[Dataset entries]
========================================================================

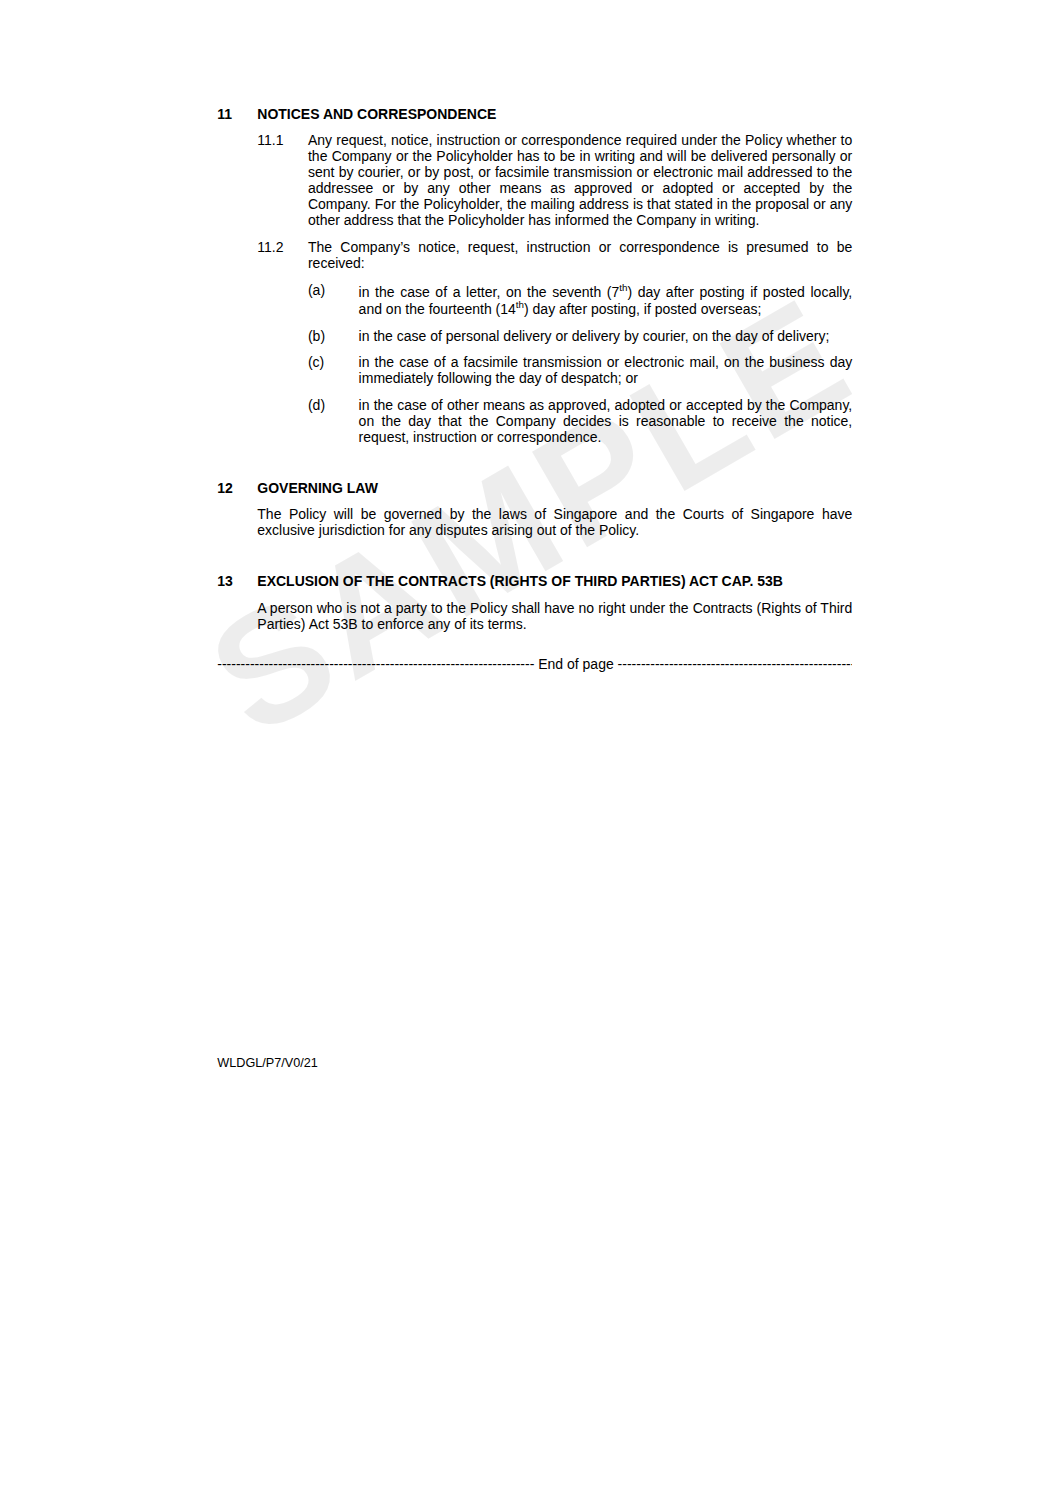SAMPLE
11
NOTICES AND CORRESPONDENCE
11.1
Any request, notice, instruction or correspondence required under the Policy whether to the Company or the Policyholder has to be in writing and will be delivered personally or sent by courier, or by post, or facsimile transmission or electronic mail addressed to the addressee or by any other means as approved or adopted or accepted by the Company. For the Policyholder, the mailing address is that stated in the proposal or any other address that the Policyholder has informed the Company in writing.
11.2
The Company’s notice, request, instruction or correspondence is presumed to be received:
(a)
in the case of a letter, on the seventh (7th) day after posting if posted locally, and on the fourteenth (14th) day after posting, if posted overseas;
(b)
in the case of personal delivery or delivery by courier, on the day of delivery;
(c)
in the case of a facsimile transmission or electronic mail, on the business day immediately following the day of despatch; or
(d)
in the case of other means as approved, adopted or accepted by the Company, on the day that the Company decides is reasonable to receive the notice, request, instruction or correspondence.
12
GOVERNING LAW
The Policy will be governed by the laws of Singapore and the Courts of Singapore have exclusive jurisdiction for any disputes arising out of the Policy.
13
EXCLUSION OF THE CONTRACTS (RIGHTS OF THIRD PARTIES) ACT CAP. 53B
A person who is not a party to the Policy shall have no right under the Contracts (Rights of Third Parties) Act 53B to enforce any of its terms.
-------------------------------------------------------------------- End of page --------------------------------------------------------------------
WLDGL/P7/V0/21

========================================================================

--- What to work on ---
Looking at the entries above, copy out every line in which "have" occurs.

--- Exercise response ---
The Policy will be governed by the laws of Singapore and the Courts of Singapore have exclusive jurisdiction for any disputes arising out of the Policy.
A person who is not a party to the Policy shall have no right under the Contracts (Rights of Third Parties) Act 53B to enforce any of its terms.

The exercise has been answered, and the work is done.